Si el usuario acepta, en el dispositivo se instala un programa malicioso. Este se fija en el sistema, recopila datos y cada 60 segundos se comunica con el servidor de los atacantes. Ese acceso permite robar claves de acceso, tokens de npm, datos de servicios en la nube y el contenido del navegador. Tras ello los atacantes pueden publicar versiones maliciosas de los paquetes sin autenticación adicional.
El desarrollador Pelle Wessman describió un caso parecido: lo invitaron a grabar un podcast, lo añadieron a un chat con otros «participantes» y le enviaron las preguntas por adelantado. Durante la llamada, el servicio falso ofreció instalar un programa. Él revisó el archivo y encontró código malicioso en su interior, por lo que se negó a ejecutarlo. Cuando la tentativa no prosperó, los atacantes propusieron ejecutar un comando vía curl y después eliminaron la conversación.
Una historia parecida contó un colaborador de Node.js, Jean Burelie. Le enviaron el enlace a la reunión apenas minutos antes del inicio. La dirección parecía un dominio oficial de Microsoft, pero en realidad conducía a un sitio falso. Durante la llamada surgió la oferta de instalar una actualización, que él rechazó. Después lo eliminaron inmediatamente de todos los chats.

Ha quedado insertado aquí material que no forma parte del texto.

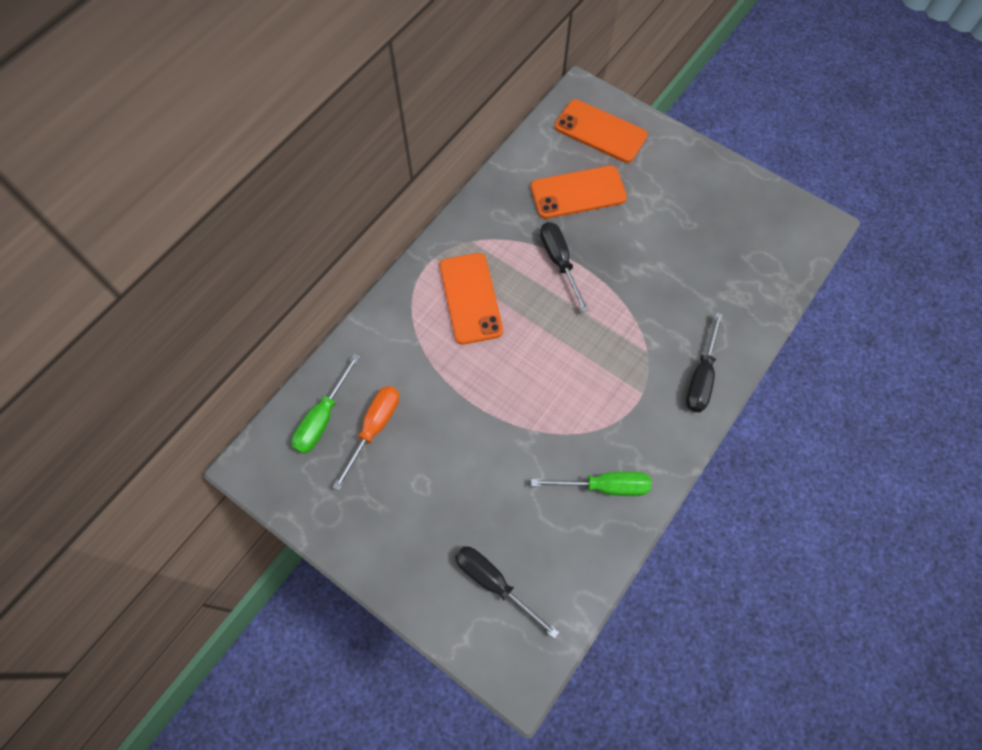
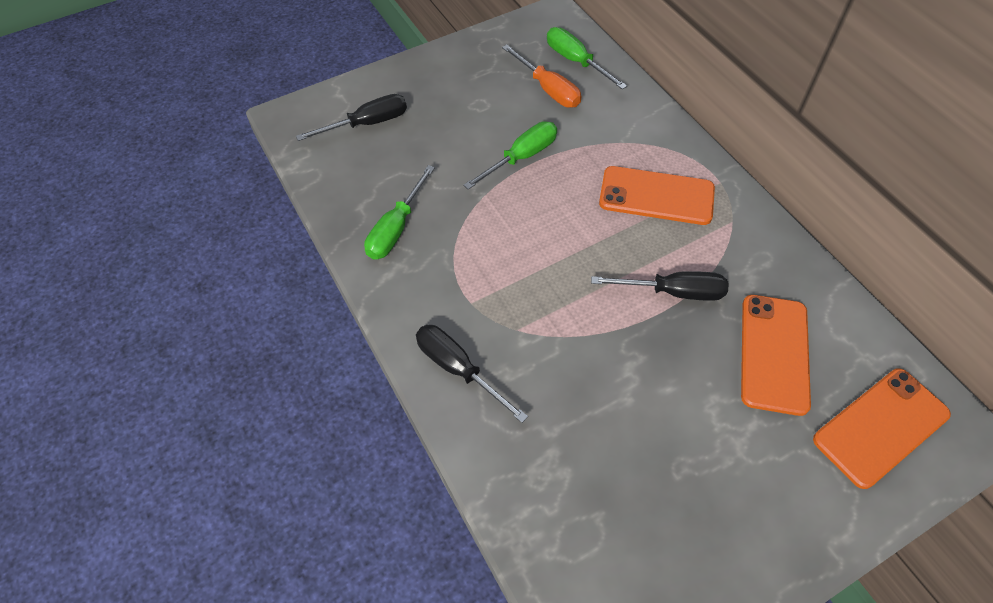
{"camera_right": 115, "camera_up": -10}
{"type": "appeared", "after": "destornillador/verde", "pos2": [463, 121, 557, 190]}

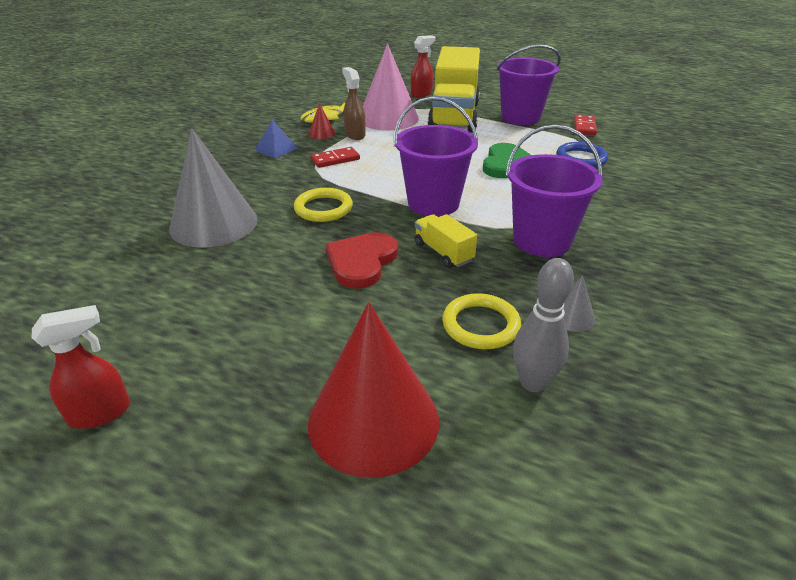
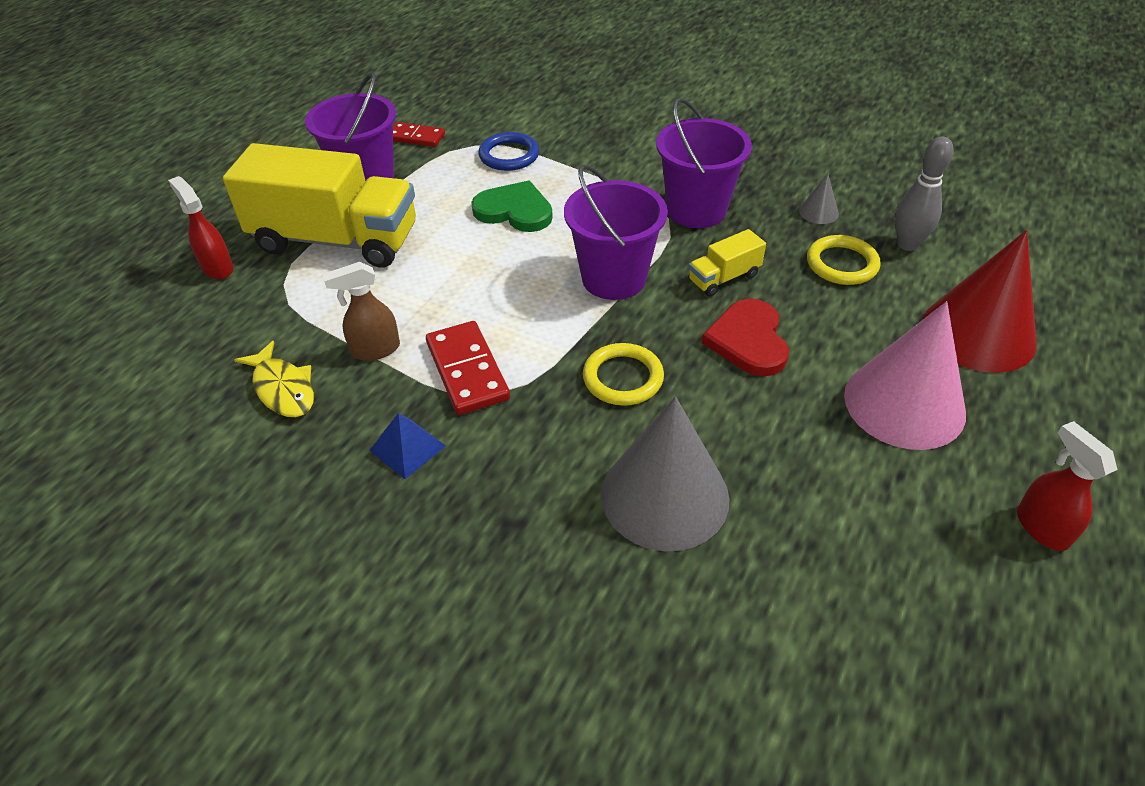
{"camera_right": -85, "camera_up": 10}
{"type": "size", "before": "ficha de dominó/rojo", "pos1": [311, 147, 360, 168], "pos2": [426, 321, 510, 415], "scale": 1.54}
{"type": "spun", "before": "corazón/rojo", "pos1": [326, 232, 398, 289], "pos2": [702, 299, 789, 376], "turn": 60}
{"type": "relocated", "before": "cono/rosa", "pos1": [363, 44, 419, 130], "pos2": [844, 301, 966, 450]}
{"type": "missing", "before": "cono/rojo", "pos1": [309, 103, 335, 139]}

El ataque no se basa en la prisa sino en la confianza. Los atacantes pueden mantener el contacto durante semanas sin provocar sospechas. La infraestructura maliciosa copia servicios reales hasta en el aspecto y el comportamiento de la interfaz. El uso de vídeo generado por inteligencia artificial añade una dificultad extra.

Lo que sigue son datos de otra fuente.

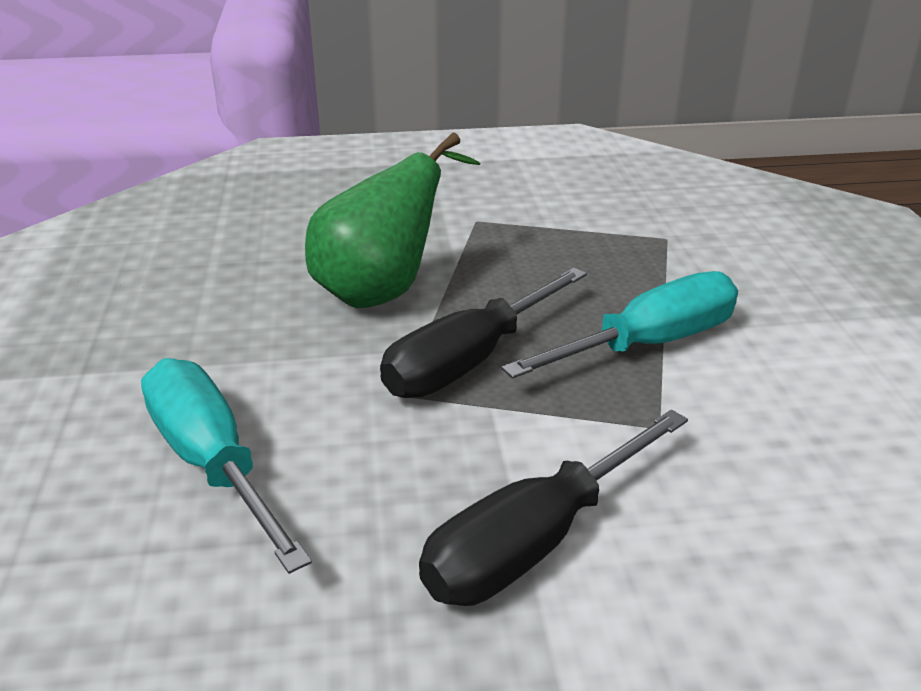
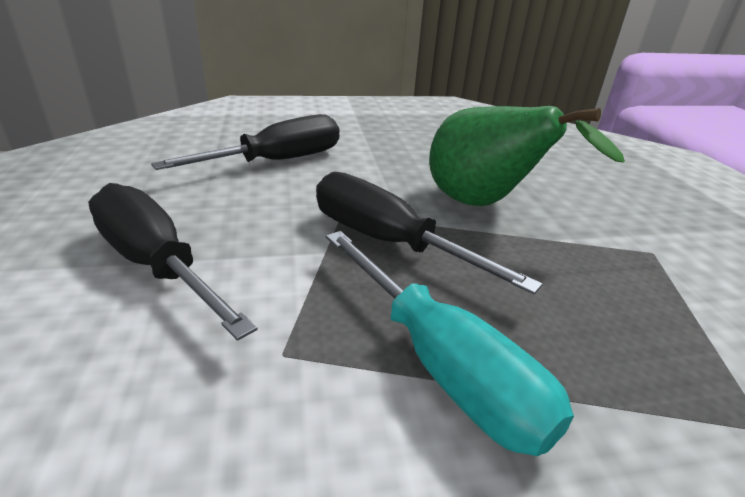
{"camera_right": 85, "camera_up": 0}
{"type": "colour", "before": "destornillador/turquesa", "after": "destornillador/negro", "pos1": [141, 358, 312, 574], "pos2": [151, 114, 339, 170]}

El especialista en seguridad informática Taiwano relaciona la campaña con el grupo UNC1069, que antes había sido detectado por la empresa Mandiant. Ese grupo atacó previamente compañías y fondos de criptomonedas, y ahora se ha dirigido a desarrolladores de software de código abierto. La elección es sencilla: el acceso a un paquete popular abre la puerta a millones de proyectos que dependen de él.
El repositorio npm gestiona billones de descargas al año, y muchas herramientas críticas se distribuyen precisamente a través de él. La compromisión de un desarrollador ofrece a los atacantes una vía directa hacia la cadena de suministro del software en todo el mundo.

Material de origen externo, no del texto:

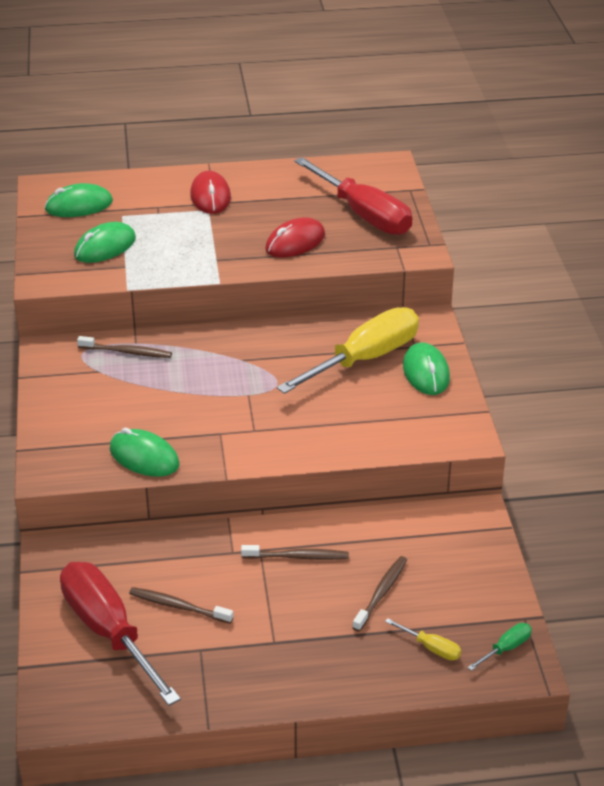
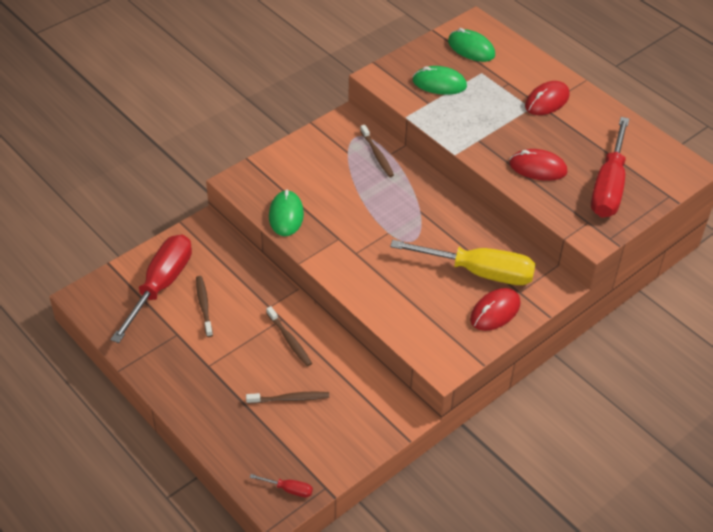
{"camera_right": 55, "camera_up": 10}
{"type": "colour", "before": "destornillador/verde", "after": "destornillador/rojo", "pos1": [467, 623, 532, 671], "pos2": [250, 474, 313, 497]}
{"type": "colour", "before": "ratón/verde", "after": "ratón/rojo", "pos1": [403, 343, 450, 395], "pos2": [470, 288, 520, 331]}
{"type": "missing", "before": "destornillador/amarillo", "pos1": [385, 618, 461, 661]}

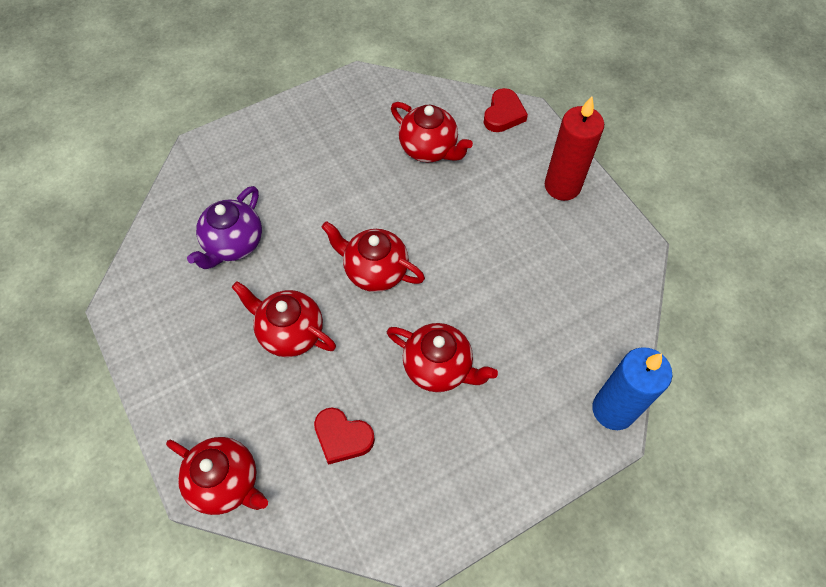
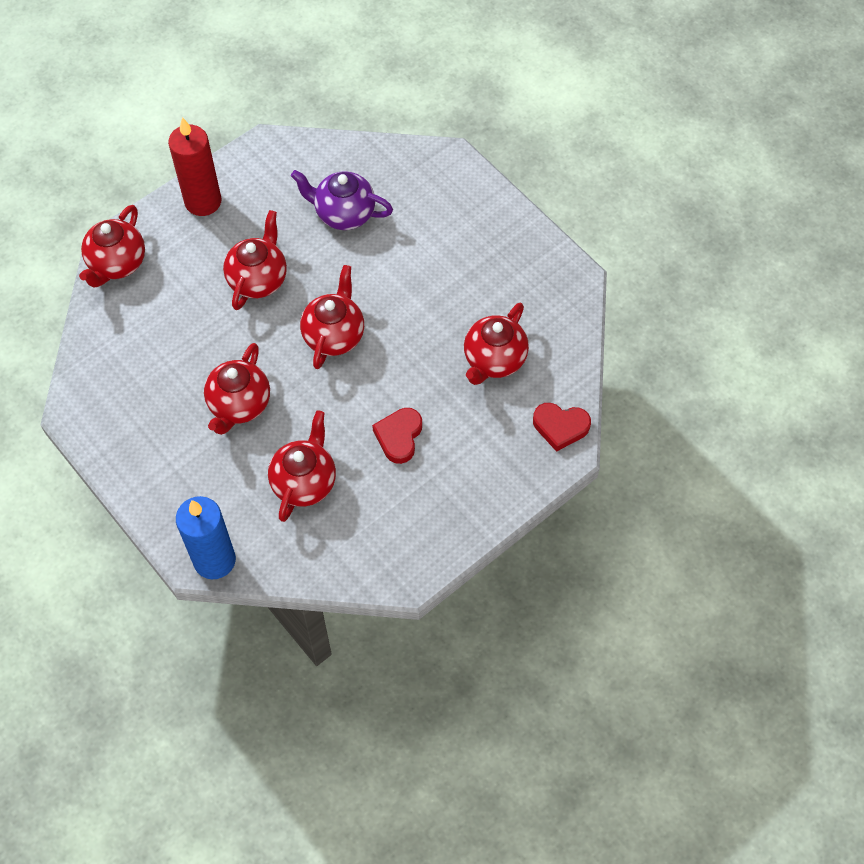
{"camera_right": 80, "camera_up": 0}
{"type": "relocated", "before": "vela/rojo", "pos1": [545, 96, 604, 201], "pos2": [168, 117, 222, 216]}
{"type": "appeared", "after": "tetera/rojo", "pos2": [268, 410, 336, 522]}
{"type": "relocated", "before": "corazón/rojo", "pos1": [314, 408, 375, 465], "pos2": [372, 408, 422, 464]}

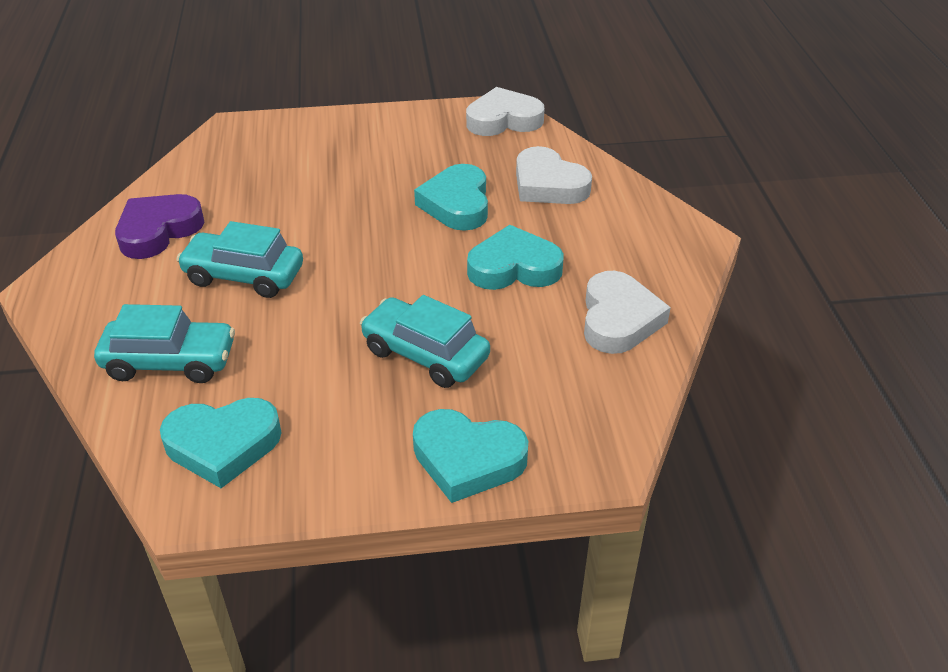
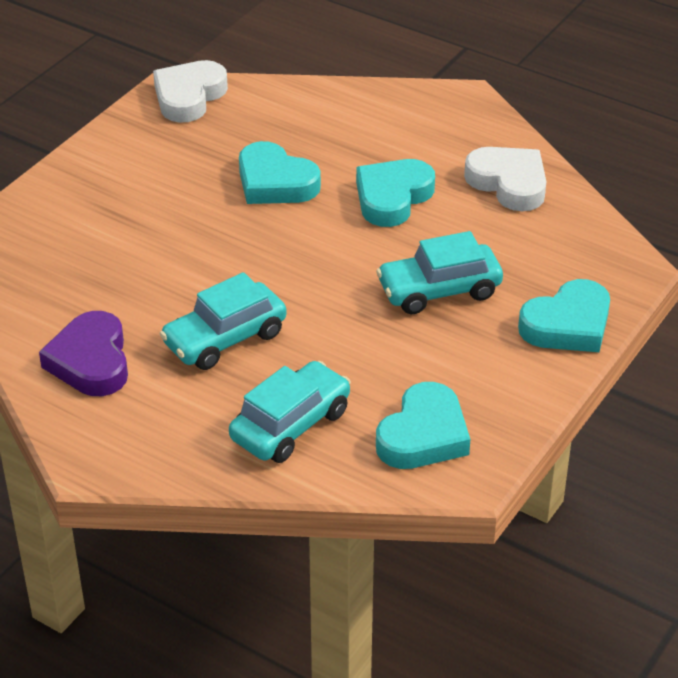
{"camera_right": -50, "camera_up": 0}
{"type": "missing", "before": "corazón/blanco", "pos1": [516, 146, 592, 204]}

Los desarrolladores advierten de que ni siquiera la autenticación de dos factores salva en estos casos. Si el programa malicioso ya está activo en el dispositivo, obtiene acceso a los datos después del inicio de sesión. Lo mismo ocurre con los modernos mecanismos de publicación de paquetes: no protegen frente a la toma total del equipo.
Ahora la comunidad pide hablar abiertamente sobre estos ataques y compartir la experiencia. La campaña sigue evolucionando; los atacantes prueban nuevas plataformas y enfoques. Un solo acceso exitoso no afecta a una sola persona, sino a todo un ecosistema del que dependen millones de servicios y aplicaciones.